Вот почему искусство  творческое событие художественного произведения  начинается раньше, чем оно начинается как искусство; оно начинается в глубине нашего человеческого духовно-телесного устроения как жизнь, и мы вправе ожидать и требовать от него подлинной жизненной оправданности, выверяя ее не идеологически, не социологически, не схоластико-догматически (да это было бы и невозможно!), но труднее и строже  экзистенциально-эстетически.

Что-то подобное имел в виду о.
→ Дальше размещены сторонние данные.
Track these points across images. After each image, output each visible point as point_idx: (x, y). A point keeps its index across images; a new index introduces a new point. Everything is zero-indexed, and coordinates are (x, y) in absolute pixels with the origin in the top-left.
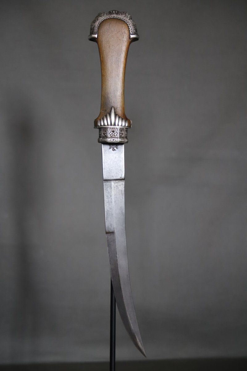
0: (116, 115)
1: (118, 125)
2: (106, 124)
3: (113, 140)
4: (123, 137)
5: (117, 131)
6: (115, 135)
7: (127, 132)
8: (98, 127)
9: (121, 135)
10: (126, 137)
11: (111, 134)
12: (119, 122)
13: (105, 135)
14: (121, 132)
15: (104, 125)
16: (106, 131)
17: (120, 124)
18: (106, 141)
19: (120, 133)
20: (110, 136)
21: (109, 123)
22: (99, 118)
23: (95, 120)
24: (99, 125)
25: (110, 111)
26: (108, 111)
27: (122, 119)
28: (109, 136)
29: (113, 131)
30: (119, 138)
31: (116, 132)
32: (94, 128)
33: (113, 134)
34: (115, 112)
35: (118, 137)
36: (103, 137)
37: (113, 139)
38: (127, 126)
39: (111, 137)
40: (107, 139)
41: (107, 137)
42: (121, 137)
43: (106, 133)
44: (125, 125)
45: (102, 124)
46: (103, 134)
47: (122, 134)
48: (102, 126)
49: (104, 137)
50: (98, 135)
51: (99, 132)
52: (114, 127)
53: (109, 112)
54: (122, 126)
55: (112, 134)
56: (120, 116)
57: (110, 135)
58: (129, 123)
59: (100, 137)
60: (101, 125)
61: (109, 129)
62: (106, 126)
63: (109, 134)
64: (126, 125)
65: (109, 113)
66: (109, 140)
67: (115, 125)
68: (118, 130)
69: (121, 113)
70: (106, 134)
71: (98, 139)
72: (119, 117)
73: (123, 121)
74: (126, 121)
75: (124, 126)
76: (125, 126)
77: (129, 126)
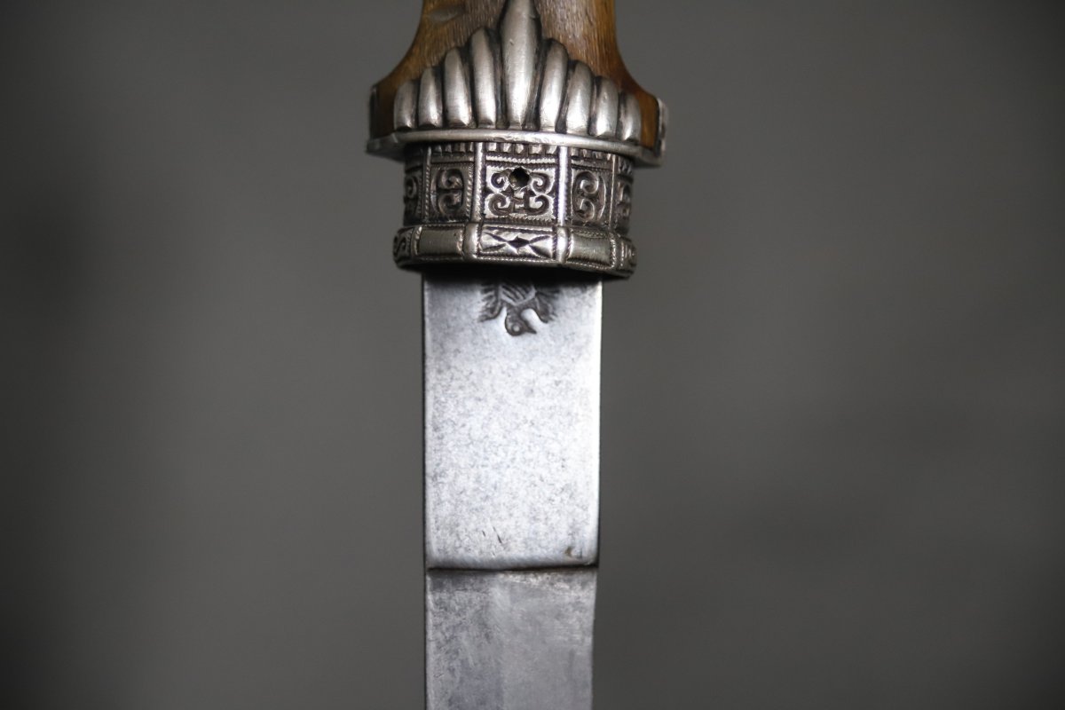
0: (544, 46)
1: (561, 127)
2: (463, 113)
3: (519, 243)
4: (594, 226)
5: (551, 172)
6: (534, 203)
7: (627, 191)
8: (394, 138)
9: (581, 205)
10: (622, 230)
11: (497, 191)
12: (565, 101)
13: (449, 200)
14: (582, 184)
15: (448, 121)
16: (458, 173)
17: (577, 119)
18: (455, 254)
19: (573, 192)
20: (489, 213)
21: (489, 109)
22: (412, 67)
23: (378, 86)
24: (409, 123)
25: (496, 9)
26: (485, 8)
27: (595, 84)
28: (482, 207)
29: (521, 176)
30: (562, 232)
31: (545, 177)
32: (370, 150)
33: (521, 195)
34: (537, 24)
35: (553, 224)
36: (438, 221)
37: (512, 237)
38: (631, 141)
39: (503, 220)
40: (467, 235)
41: (463, 218)
42: (577, 223)
43: (462, 189)
44: (619, 127)
45: (433, 114)
46: (439, 190)
47: (594, 198)
48: (430, 127)
49: (443, 219)
50: (401, 207)
51: (408, 183)
52: (529, 137)
53: (491, 22)
54: (589, 131)
55: (510, 192)
56: (581, 53)
57: (493, 202)
58: (650, 116)
59: (411, 219)
60: (422, 124)
61: (486, 151)
62: (459, 126)
63: (486, 191)
64: (628, 134)
65: (487, 31)
66: (479, 241)
67: (533, 120)
68: (557, 165)
69: (586, 37)
70: (457, 198)
71: (394, 233)
72: (571, 66)
73: (605, 94)
74: (621, 102)
75: (604, 138)
76: (615, 135)
77: (650, 141)
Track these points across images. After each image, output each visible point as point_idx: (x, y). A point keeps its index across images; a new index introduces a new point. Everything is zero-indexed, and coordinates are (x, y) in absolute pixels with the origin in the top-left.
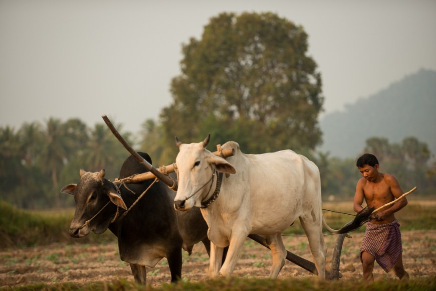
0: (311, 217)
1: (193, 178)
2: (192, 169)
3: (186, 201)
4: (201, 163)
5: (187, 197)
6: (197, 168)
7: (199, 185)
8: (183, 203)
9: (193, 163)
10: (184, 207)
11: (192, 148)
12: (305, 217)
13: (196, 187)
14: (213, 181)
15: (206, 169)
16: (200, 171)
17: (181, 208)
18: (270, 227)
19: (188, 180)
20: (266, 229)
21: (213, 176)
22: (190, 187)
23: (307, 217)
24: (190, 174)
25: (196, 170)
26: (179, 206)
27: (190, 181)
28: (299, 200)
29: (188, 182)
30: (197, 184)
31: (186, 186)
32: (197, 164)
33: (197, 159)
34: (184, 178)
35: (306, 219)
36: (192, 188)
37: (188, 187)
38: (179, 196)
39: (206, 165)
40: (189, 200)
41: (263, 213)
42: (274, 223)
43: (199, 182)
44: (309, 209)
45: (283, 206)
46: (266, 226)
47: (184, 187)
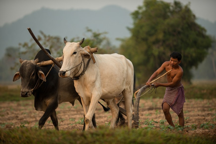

Серафим Роуз, когда говорил о «вкусе Православия», никак еще не сводимого к  и не выводимого из  наличию сакрально-канонической безупречности и догматической точности: ведь то и другое уже выявляет и осуществляет Православие как жизнь во Христе, но не продуцирует его задним числом.

Таким образом, в данном случае мы  в области духовной свободы, ответственность которой тем строже и необратимей, чем менее нормативно ее, этой творческой свободы, обнаружение и осуществление.

Каноничность церковного искусства, в этом отношении, оформляет акт творчества как торжество благодарной самоотдачи, в котором свобода совпадает со служением, сама при этом освобождаясь от онтологически  и эсхатологически! (Откр 22:1012)  бесплодных колебаний гномической («выбирающей») воли.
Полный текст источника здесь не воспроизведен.